A short-lived rally from two goals down against the San Jose Sharks was spoiled when the Wild began running around its own zone aimlessly and turning pucks over en route to a 4-2 loss at the Shark Tank.

Not spurred at all by the Jason Pominville trade earlier in the day, the Wild, which lost for the third time in four games, was a mess all night. The final straw came less than four minutes after former Sharks draft pick Charlie Coyle and Dany Heatley scored goals 25 seconds apart to get the Wild back in a game it had no right to be in.

A remarkably bad shift started with Heatley falling and turning the puck over. That was followed by a Kyle Brodziak turnover, then Heatley not getting the puck out, then Jared Spurgeon coughing up the puck and finally Joe Thornton's centering feed being redirected behind Niklas Backstrom off of defenseman Clayton Stoner.

It capped a nightmarish game by Stoner, one full of turnovers, penalties, curious decisions and poor positioning.

The Wild got off to a horrible start, getting scored upon first for the fourth consecutive game. The Sharks had a 2-0 lead by the intermission.

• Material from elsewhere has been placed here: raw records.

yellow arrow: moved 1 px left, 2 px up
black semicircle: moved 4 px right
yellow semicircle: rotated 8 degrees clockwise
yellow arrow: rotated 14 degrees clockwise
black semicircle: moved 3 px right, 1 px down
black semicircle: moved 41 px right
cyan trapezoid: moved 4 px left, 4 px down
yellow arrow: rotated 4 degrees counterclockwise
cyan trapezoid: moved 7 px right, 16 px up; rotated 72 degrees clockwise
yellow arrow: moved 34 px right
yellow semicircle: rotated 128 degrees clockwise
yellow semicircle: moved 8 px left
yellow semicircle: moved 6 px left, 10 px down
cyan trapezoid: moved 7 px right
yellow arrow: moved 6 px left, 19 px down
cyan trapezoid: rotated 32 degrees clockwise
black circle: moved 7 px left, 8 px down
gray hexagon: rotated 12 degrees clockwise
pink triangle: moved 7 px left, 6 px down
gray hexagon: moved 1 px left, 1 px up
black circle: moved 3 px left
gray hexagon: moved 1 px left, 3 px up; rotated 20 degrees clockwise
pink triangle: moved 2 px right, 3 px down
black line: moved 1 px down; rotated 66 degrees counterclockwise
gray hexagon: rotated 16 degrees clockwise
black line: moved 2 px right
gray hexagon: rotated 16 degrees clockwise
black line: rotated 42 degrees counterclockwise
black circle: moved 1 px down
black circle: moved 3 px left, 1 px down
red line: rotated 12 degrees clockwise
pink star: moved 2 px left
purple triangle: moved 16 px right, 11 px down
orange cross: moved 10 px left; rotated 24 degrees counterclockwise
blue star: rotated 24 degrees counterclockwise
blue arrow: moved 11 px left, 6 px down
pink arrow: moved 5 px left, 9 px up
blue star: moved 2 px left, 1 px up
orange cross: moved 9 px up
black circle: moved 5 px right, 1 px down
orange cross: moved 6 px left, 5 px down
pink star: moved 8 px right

"Just another bad start for us," Zach Parise said. "It's kind of been the common theme the last while. Not good enough when you're playing these teams that … are doing everything they can and playing their best to try to get in the playoffs, I think we expect easy games. Our starts are really killing us."

The Wild was lucky it wasn't at least 5-0 because Patrick Marleau hit the post, Ryan Suter, who had one of his worst games in weeks, stopped a Brent Burns shot from trickling in and TJ Galiardi was denied on a breakaway.

After the Sharks already took a 1-0 lead on former Wild Martin Havlat's fifth goal, Stoner, with nobody on him, airmailed a puck into the stands with Brodziak already in the penalty box. That gave the Sharks a long 5-on-3, and Dan Boyle, a defenseman, made a sick move around another defenseman, Suter, after skating untouched coast to coast to slip a pretty breakaway goal by Backstrom.

But the Wild started to slowly get the momentum back and tied the score on goals by Coyle and Heatley.

However, after Thornton's goal, it was all San Jose as the Wild again looked disjointed in the third.

The game ended in ugly fashion when Heatley and former teammate Marc-Edouard Vlasic, who were battling all night, got into a violent battle in front of the San Jose net.

Vlasic two-handed Heatley across the arm and then jumped him to the ice. Heatley skated in pain back to the Wild bench looking like he sustained an upper-body injury.

"He just swung at me and I swung at him," Vlasic said. "He could have easily hit me. I wasn't intending to hurt him. I just wanted to slash him because he took a swing at me and missed. He got me the shift before. If he's going to slash me, I'm going to defend myself and just swing back and unfortunately I got him.

"I didn't want to hurt him. If he's going to slash me I was just defending myself and swung back.